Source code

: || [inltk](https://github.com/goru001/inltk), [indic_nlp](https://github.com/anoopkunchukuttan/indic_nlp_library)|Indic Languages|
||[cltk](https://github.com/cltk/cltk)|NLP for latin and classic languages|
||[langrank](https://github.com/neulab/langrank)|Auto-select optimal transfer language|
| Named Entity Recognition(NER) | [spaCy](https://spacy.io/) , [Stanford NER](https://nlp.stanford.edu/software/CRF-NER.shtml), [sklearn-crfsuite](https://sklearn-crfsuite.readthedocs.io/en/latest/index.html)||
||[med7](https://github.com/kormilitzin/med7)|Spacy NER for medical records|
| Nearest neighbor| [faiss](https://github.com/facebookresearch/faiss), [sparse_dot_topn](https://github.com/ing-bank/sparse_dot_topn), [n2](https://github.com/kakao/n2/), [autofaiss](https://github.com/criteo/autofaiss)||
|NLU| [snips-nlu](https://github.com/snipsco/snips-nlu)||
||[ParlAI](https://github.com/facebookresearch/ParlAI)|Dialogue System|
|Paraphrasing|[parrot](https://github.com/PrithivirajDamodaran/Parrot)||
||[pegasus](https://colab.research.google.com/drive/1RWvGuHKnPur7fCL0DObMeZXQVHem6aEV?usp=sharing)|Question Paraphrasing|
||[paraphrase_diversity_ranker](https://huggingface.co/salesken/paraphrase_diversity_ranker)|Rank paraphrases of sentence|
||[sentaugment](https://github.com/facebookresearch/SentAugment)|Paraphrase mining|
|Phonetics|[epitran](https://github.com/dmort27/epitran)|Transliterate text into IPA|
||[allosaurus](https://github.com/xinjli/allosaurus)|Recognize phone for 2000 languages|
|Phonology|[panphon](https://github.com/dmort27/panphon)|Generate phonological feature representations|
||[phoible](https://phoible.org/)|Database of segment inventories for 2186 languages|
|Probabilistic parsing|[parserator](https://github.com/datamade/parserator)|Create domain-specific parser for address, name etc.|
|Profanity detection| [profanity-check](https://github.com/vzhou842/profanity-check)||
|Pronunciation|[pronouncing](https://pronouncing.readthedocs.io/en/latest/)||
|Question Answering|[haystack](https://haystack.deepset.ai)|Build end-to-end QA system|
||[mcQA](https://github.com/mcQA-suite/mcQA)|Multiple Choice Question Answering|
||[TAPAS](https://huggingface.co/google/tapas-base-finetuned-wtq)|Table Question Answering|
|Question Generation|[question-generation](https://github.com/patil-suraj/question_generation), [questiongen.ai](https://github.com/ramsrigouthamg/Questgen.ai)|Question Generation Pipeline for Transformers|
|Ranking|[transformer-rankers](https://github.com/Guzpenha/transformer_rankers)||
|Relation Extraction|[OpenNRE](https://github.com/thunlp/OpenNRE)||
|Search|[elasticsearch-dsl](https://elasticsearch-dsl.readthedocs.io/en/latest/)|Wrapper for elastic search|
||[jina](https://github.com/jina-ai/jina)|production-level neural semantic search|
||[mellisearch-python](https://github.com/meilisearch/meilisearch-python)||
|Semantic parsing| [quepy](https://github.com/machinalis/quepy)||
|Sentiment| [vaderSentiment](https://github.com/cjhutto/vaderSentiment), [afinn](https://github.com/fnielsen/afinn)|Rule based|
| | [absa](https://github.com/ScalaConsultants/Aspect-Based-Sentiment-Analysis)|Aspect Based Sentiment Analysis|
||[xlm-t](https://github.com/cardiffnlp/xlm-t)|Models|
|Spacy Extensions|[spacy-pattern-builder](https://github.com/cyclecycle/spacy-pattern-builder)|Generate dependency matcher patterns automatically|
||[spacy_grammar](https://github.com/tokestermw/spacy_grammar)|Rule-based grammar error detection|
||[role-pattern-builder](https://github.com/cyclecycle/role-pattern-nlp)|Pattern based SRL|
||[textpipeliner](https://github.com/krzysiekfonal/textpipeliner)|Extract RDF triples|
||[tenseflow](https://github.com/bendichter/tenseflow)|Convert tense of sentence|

#### Exercise
Starting at the first line of the data above, retype each line exactly until you reach the line containing "optimal transfer language|", and include that line too.

#### Written solution
Source code

: || [inltk](https://github.com/goru001/inltk), [indic_nlp](https://github.com/anoopkunchukuttan/indic_nlp_library)|Indic Languages|
||[cltk](https://github.com/cltk/cltk)|NLP for latin and classic languages|
||[langrank](https://github.com/neulab/langrank)|Auto-select optimal transfer language|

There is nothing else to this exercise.